TASK OBJECTIVE => An exact copy of the records is needed; please leave the images out.

MATERIAL FOR THE TASK =>
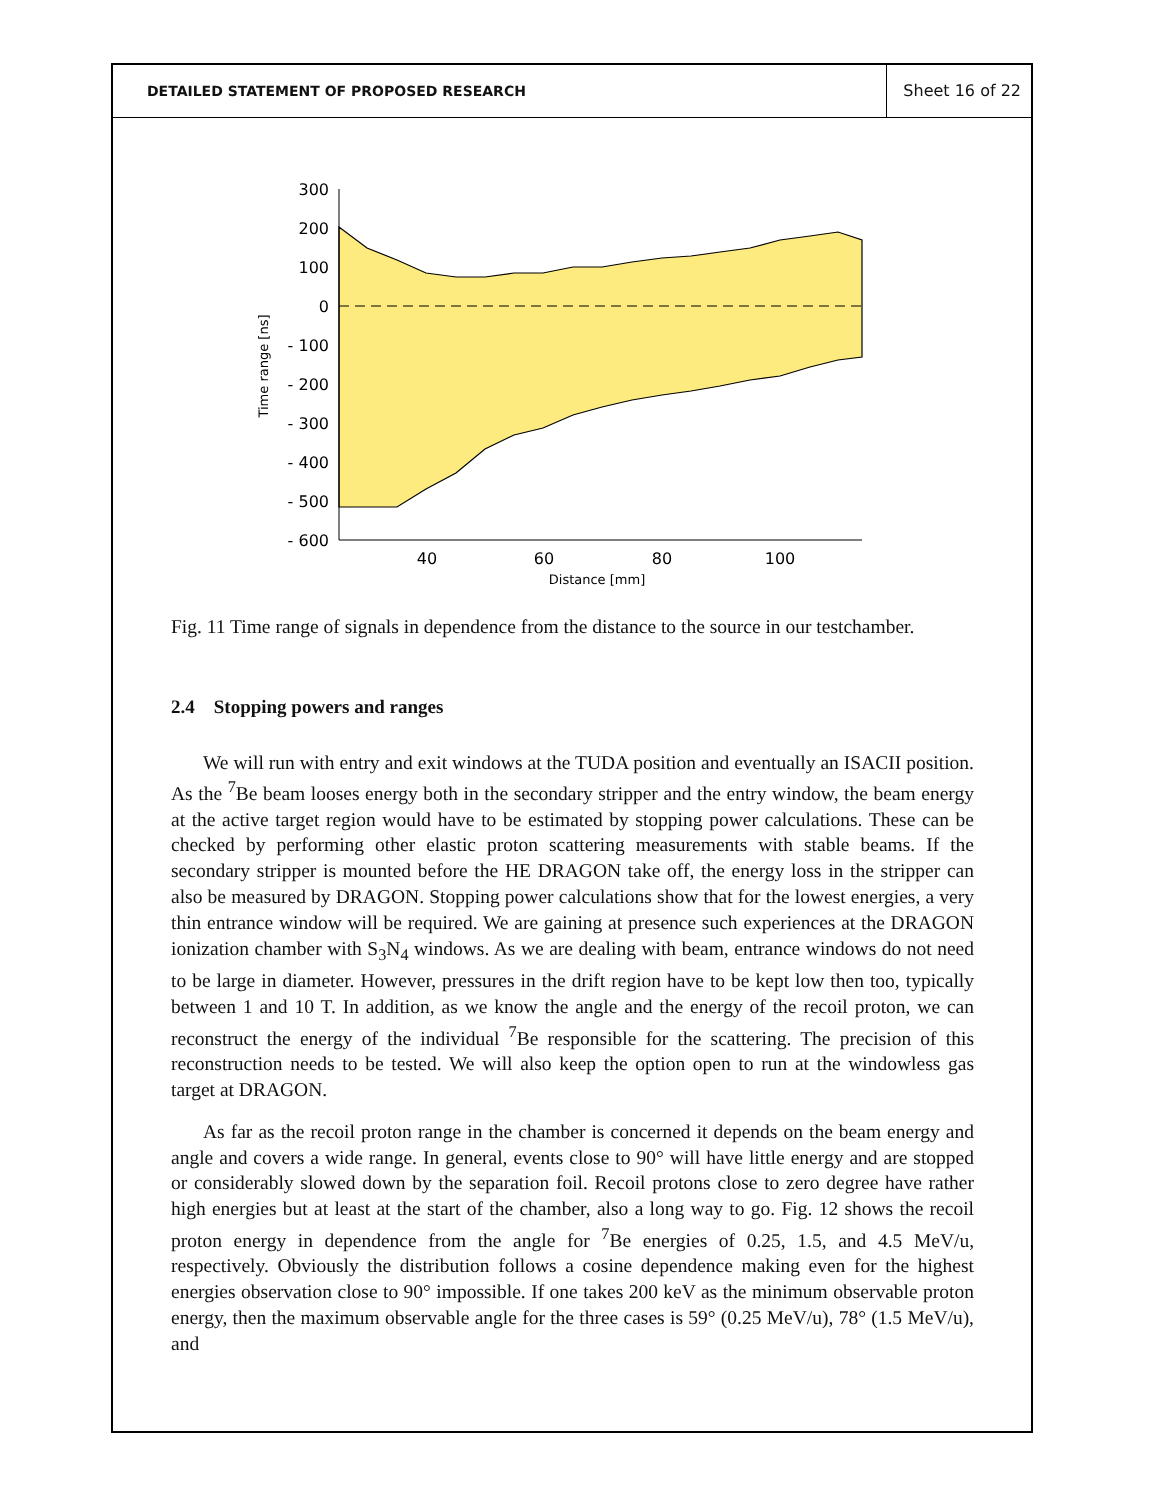DETAILED STATEMENT OF PROPOSED RESEARCH
Sheet 16 of 22
300
200
100
0
- 100
- 200
- 300
- 400
- 500
- 600
40
60
80
100
Distance [mm]
Time range [ns]
Fig. 11 Time range of signals in dependence from the distance to the source in our testchamber.
2.4 Stopping powers and ranges
We will run with entry and exit windows at the TUDA position and eventually an ISACII position. As the <sup>7</sup>Be beam looses energy both in the secondary stripper and the entry window, the beam energy at the active target region would have to be estimated by stopping power calculations. These can be checked by performing other elastic proton scattering measurements with stable beams. If the secondary stripper is mounted before the HE DRAGON take off, the energy loss in the stripper can also be measured by DRAGON. Stopping power calculations show that for the lowest energies, a very thin entrance window will be required. We are gaining at presence such experiences at the DRAGON ionization chamber with S<sub>3</sub>N<sub>4</sub> windows. As we are dealing with beam, entrance windows do not need to be large in diameter. However, pressures in the drift region have to be kept low then too, typically between 1 and 10 T. In addition, as we know the angle and the energy of the recoil proton, we can reconstruct the energy of the individual <sup>7</sup>Be responsible for the scattering. The precision of this reconstruction needs to be tested. We will also keep the option open to run at the windowless gas target at DRAGON.
As far as the recoil proton range in the chamber is concerned it depends on the beam energy and angle and covers a wide range. In general, events close to 90° will have little energy and are stopped or considerably slowed down by the separation foil. Recoil protons close to zero degree have rather high energies but at least at the start of the chamber, also a long way to go. Fig. 12 shows the recoil proton energy in dependence from the angle for <sup>7</sup>Be energies of 0.25, 1.5, and 4.5 MeV/u, respectively. Obviously the distribution follows a cosine dependence making even for the highest energies observation close to 90° impossible. If one takes 200 keV as the minimum observable proton energy, then the maximum observable angle for the three cases is 59° (0.25 MeV/u), 78° (1.5 MeV/u), and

EXERCISE ANSWER =>
DETAILED STATEMENT OF PROPOSED RESEARCH
Sheet 16 of 22
300
200
100
0
- 100
- 200
- 300
- 400
- 500
- 600
40
60
80
100
Distance [mm]
Time range [ns]
Fig. 11 Time range of signals in dependence from the distance to the source in our testchamber.
2.4 Stopping powers and ranges
We will run with entry and exit windows at the TUDA position and eventually an ISACII position. As the <sup>7</sup>Be beam looses energy both in the secondary stripper and the entry window, the beam energy at the active target region would have to be estimated by stopping power calculations. These can be checked by performing other elastic proton scattering measurements with stable beams. If the secondary stripper is mounted before the HE DRAGON take off, the energy loss in the stripper can also be measured by DRAGON. Stopping power calculations show that for the lowest energies, a very thin entrance window will be required. We are gaining at presence such experiences at the DRAGON ionization chamber with S<sub>3</sub>N<sub>4</sub> windows. As we are dealing with beam, entrance windows do not need to be large in diameter. However, pressures in the drift region have to be kept low then too, typically between 1 and 10 T. In addition, as we know the angle and the energy of the recoil proton, we can reconstruct the energy of the individual <sup>7</sup>Be responsible for the scattering. The precision of this reconstruction needs to be tested. We will also keep the option open to run at the windowless gas target at DRAGON.
As far as the recoil proton range in the chamber is concerned it depends on the beam energy and angle and covers a wide range. In general, events close to 90° will have little energy and are stopped or considerably slowed down by the separation foil. Recoil protons close to zero degree have rather high energies but at least at the start of the chamber, also a long way to go. Fig. 12 shows the recoil proton energy in dependence from the angle for <sup>7</sup>Be energies of 0.25, 1.5, and 4.5 MeV/u, respectively. Obviously the distribution follows a cosine dependence making even for the highest energies observation close to 90° impossible. If one takes 200 keV as the minimum observable proton energy, then the maximum observable angle for the three cases is 59° (0.25 MeV/u), 78° (1.5 MeV/u), and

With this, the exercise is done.